Curioso
como, em meio ao horror nosso de cada dia, um mero tuíte — quase banal de tão
singelo — foi capaz de acionar meus sensores semianestesiados por um ano de
pandemia. “Confesso que estou exausta. Já escrevendo errado e com muita
angústia do que está por vir. É a primeira vez que tenho medo do que está
acontecendo”, dizia a postagem de Ethel Maciel, que eu nem sequer conhecia. Ela
é, entre outras qualificações, epidemiologista e professora da Federal do
Espírito Santo e dizia sentir tristeza pela falta de empatia geral no país.“O
pior está por vir. Se cuidem! Estamos à deriva”, concluiu sem se alongar.
O medo, como se sabe, é desde sempre a mais primal e potente emoção a mover todas as espécies, inclusive a humana. Estudiosos ensinam que os gregos da Antiguidade tinham tantas variantes para a palavra “medo” quanto são múltiplas as designações dos povos inuit para “neve”. Felizmente, Freud simplificou as coisas. Com ele aprendemos a distinguir o medo real (nossa resposta racional e compreensível à percepção de um perigo concreto), do medo neurótico (nossa expectativa movida a ansiedade, desencadeada por coisas tão inofensivas como uma sombra na calçada). O medo real, como o da professora Maciel, exige algum tipo de ação, seja fugir para se proteger, seja combater o perigo com as armas que tiver. O medo imaginário — aquele que interpreta coincidências como sinais letais e constrói cenários catastróficos — costuma resultar em paralisia.
Pois
Jair Bolsonaro, em sua cavalgada de presidente em precipício, se dedica a
inverter os sinais. Declara imaginária e neurótica a mortandade por Covid-19
que, de Norte a Sul, esvazia de vida o Brasil, enquanto acredita em suas
próprias insânias com medo real de perder o poder. Nada pior para um país do
que ser governado por um celerado em tempos de pandemia. Em todas as unidades
da Federação, o estoque de 11 medicamentos recomendados para a entubação de
pacientes (derradeiro recurso, antes do óbito) está minguando. Na Região Metropolitana
de Porto Alegre, uma falha na distribuição de oxigênio causou a morte de 6
doentes num só dia. No cemitério de uma cidade pernambucana de 140 mil
habitantes (Vitória de Santo Antão), corpos em decomposição amontoados a céu
aberto prenunciam o amanhã coletivo. Em São Paulo, a prefeitura inaugura três
“hospitais de catástrofe” para estancar a hemorragia de vidas — mais de 20 mil
na capital. De Teresina, chega a foto de um idoso esquálido que morreu no chão
de uma UPA não mais por falta de leito de UTI, ou de leito de enfermaria, mas
por falta de simples maca ou cadeira de plástico para “morrer na contramão”,
como diz a canção de Chico Buarque. São as entranhas do país expostas por um
presidente perverso e vigarista, que necessita de caos e fúria para existir.

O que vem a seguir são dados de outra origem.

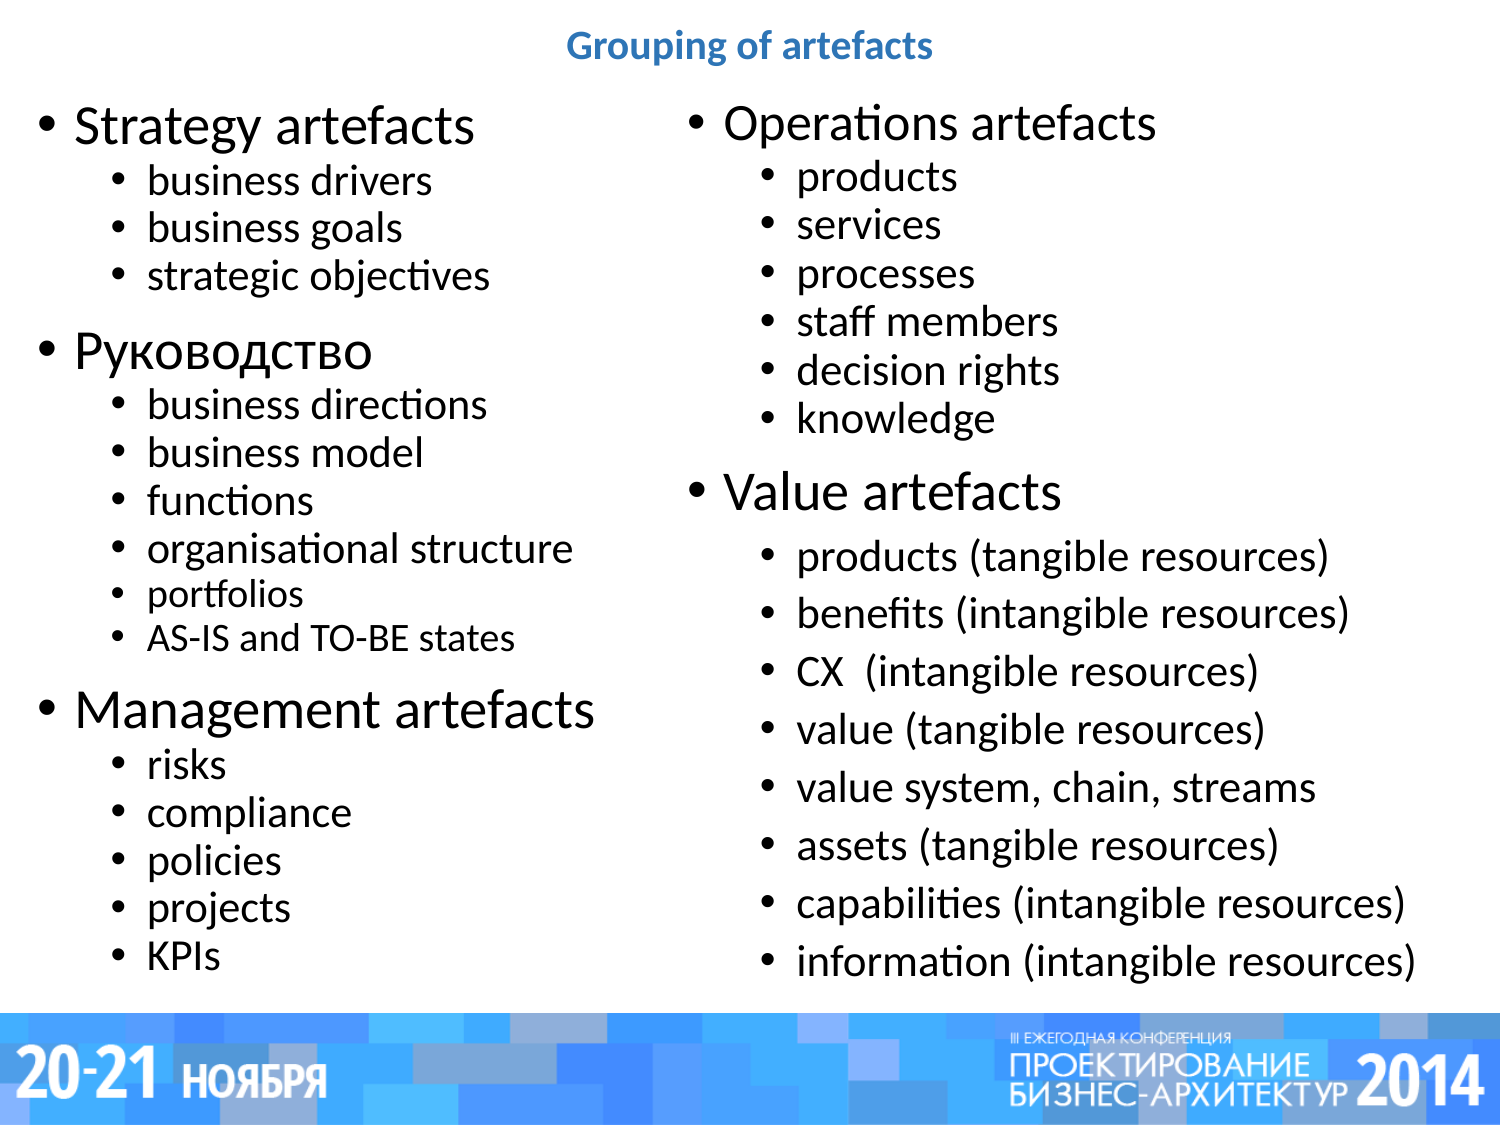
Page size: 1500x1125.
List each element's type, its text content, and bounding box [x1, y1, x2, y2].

picture [0, 1013, 1500, 1125]
list Strategy artefacts business drivers business goals strategic objectives Руководство business directions business model functions organisational structure portfolios AS-IS and TO-BE states Management artefacts risks compliance policies projects KPIs [22, 88, 672, 996]
title Grouping of artefacts [103, 6, 1397, 89]
text_box Operations artefacts products services processes staff members decision rights knowledge Value artefacts products (tangible resources) benefits (intangible resources) CX (intangible resources) value (tangible resources) value system, chain, streams assets (tangible resources) capabilities (intangible resources) information (intangible resources) [672, 88, 1478, 996]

Quanto maior o descontrole, mais cresce seu flerte obsessivo com a exumação do
“estado de sítio”.
Chefes
de Estado negacionistas houve vários no planeta infectado, com gradações
múltiplas de conveniência política, porém só Bolsonaro arrosta até hoje,
passado um ano de horror pandêmico, seu descrédito presidencial quanto ao
número de óbitos por Covid-19 no país. Segundo o colunista Lauro Jardim, a
insânia já contaminou o futuro ministro da Saúde, Marcelo Queiroga, antes mesmo
de sua posse. Em conversa privada com pelo menos um colega médico, Queiroga
teria manifestado a intenção de fazer blitzes em hospitais para aferir se as
UTIs estão realmente lotadas, se tem essa gente toda morrendo de Covid-19.
Então
cabem algumas perguntas: como não condenar um presidente que prega
“desobediência civil” a seus fiéis, para que resistam a medidas de isolamento
capazes de salvar suas vidas? Como não condenar um chefe do Executivo que finge
ameaçar o Judiciário com “ação dura” caso não consiga impedir governadores de
decretar lockdown? Como não condenar o presidente de um regime ainda
democrático que chama o Exército de seu? “O MEU exército não vai para a rua
para cumprir decreto de governador. Não vai”, garantiu Bolsonaro em tom
exaltado na sexta-feira. “Se o povo começar a sair de casa, entrar na
desobediência civil, não adianta chamar o Exército, porque MEU exército não
vai.”
Uma
última pergunta, talvez ainda mais pertinente, fica no ar: e se Bolsonaro não
estiver completamente celerado ao chamar o Exército brasileiro de seu?
Daí a conveniência de a sociedade manter seu justificado medo no âmbito do perigo real — aquele que demanda de cada um uma reação. No caso, seja para se proteger, seja para combater o sombrio conluio do presidente da República com o óbito do Brasil.